In the past 1-2 years, we have been getting some terrific new US wines available to us in Vermont—California producers Arnot-Roberts, Bedrock, Birichino, Broc Cellars, Copain, Dashe Cellars, Donkey and Goat, Forlorn Hope, Porter Creek, and Salinia and, from Oregon, Montebruno. Here, we focus on two new California red wines and one from Oregon.
2012, Birichino, Grenache, Besson Vineyard, Central Coast — $21.99
Made from 102-year old vines on their original rootstock. While that latter description may evince a “huh?,” it is sort of a big deal. Almost all vines that produce grapes for wine are grafted onto American roots that are not susceptible to phylloxera, an insect that sucks the sap from vine roots and ultimately destroys the plant. There is no antidote for vines once phylloxera have invaded, but American rootstock releases a stickier sap that clogs their little mouths and repels them. In any event, after a wave of total destruction of vineyards across Europe, it was discovered that phylloxera were uninterested in American rootstock, so most vineyards are now planted with Europe varietals grafted onto American rootstock.
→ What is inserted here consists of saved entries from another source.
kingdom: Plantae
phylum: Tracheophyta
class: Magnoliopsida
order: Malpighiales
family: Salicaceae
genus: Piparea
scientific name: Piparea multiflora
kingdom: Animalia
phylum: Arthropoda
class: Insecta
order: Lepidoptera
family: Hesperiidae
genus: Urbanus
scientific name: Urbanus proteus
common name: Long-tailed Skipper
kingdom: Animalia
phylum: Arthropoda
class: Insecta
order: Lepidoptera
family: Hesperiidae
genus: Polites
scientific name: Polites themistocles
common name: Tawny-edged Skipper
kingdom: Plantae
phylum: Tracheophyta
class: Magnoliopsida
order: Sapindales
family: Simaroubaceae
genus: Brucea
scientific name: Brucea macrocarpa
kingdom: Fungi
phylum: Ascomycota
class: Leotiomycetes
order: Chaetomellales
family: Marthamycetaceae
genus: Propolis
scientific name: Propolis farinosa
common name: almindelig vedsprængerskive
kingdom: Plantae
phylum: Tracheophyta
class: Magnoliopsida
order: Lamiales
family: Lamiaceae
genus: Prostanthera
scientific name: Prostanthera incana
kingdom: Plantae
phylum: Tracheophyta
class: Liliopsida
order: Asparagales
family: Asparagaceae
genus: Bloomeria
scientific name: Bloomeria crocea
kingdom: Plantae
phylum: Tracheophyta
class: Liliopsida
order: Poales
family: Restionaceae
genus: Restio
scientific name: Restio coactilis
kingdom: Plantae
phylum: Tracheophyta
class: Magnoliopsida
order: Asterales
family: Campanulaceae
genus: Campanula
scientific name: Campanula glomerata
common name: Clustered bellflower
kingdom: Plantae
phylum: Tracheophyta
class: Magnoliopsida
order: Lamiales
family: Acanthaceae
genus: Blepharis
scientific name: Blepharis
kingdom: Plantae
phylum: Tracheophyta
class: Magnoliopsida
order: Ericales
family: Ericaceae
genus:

The Besson Grenache not only uses grapes from old vines that produce smaller but more concentrated yields, but the wine ferments via wild yeasts (the most expressive of terroir) and includes a bit of whole cluster bunches that have been “drying” for 8 days in boxes before fans. The short drying period leaves the berries moist but dries the stems. This smaller batch is then fermented whole cluster and blended back into the remaining Grenache just before bottling. What difference does that make? According to Alex, “ We found that it added length and depth to the main cuvée without muddying the brilliance we adore in this grenache. Alone it is a crazy wild riot of white peach and winter spices- a totally different palette of flavors that contribute quite a lot of personality and dimension, without overpowering the Grenache.”
Sounds kind of crazy, doesn’t it, but the proof is in the glass—a light-colored, lighter-bodied wine that is not light in flavor or mouthfeel. There is a creaminess to the wine, and the flavor is just seductively fresh, with strawberry-blueberry fruit, some spice and a nice floral nuance. About the 2011, Josh Raynolds, of International Wine Cellar, wrote, “I find this ridiculously easy to drink, owing to its Pinot-like delicacy and verve.”
2012, Folk Machine, Parts and Labor, Red blend, Mendocino — $15.99
Another balanced, delicious, affordable wine by Kenny Likitprakong, who started Hobo Wine Company in 2002. Enchanted by wine’s ability to “create community, to be history, to tell a story, and to transcend time and place,” The Hobo Wine Company has been a source of some customer-favorites in this price point (we are still awaiting the return of the juicy Camp, Cabernet Sauvignon that won hearts and minds last vintage).
Parts and Labor is a blend of 35% Carignan from 100-year old organically-farmed vines, 20% Grenache from McDowell Valley and 45% Syrah from a biodynamic farm in Potter Valley. Per Kenny, this is a California version of a French bistro wine—“light on its feet, great with food, fun and easy to drink, and almost above all else, affordable.”
2012 Patricia Green Cellars, Pinot Noir, Ana Vineyard, Dundee Hills — $35.99
There is so much to say about this wine. First, the vintage—2012. Patty Green says that it is the best since she and Jim Anderson launched PGC in 2000. Robert Parker wrote that it is “an unqualified great vintage.” Jim Anderson says that “the 2012 wines have enormous depth, intensity and stuffing, but they have structure, breed and complexity. . . . the best of the bunch fro 2012 will reward extensive cellaring and turn out to be sophisticated and compelling wines for well more than a decade (or even two).”
We tasted 8 different Patricia Green Pinot Noirs and elected to bring in two. The first to arrive is the Ana Vineyard. Planted in 1978, these are old vines for Oregon. Located in the Dundee Hills AVA which is made up of volcanic, basalt-clay soils that warm up later, hold moisture longer and ripen more slowly. From my days at “Pinot Camp” 4 years ago (yes, there is such a thing!), I learned that the effects that volcanic soils transmit to Pinot Noir include seductive aromatics, red-blue fruit, baking spices, and softer tannins while retaining good acidity.
Fragrant rose and lilac aromas were complemented by pretty earth aromas of ash and sandalwood. We were smitten by this wine because it was both beautiful now but promised to evolve into something elegant and handsome. At this price, that seemed like a great investment—enjoy now and enjoy later.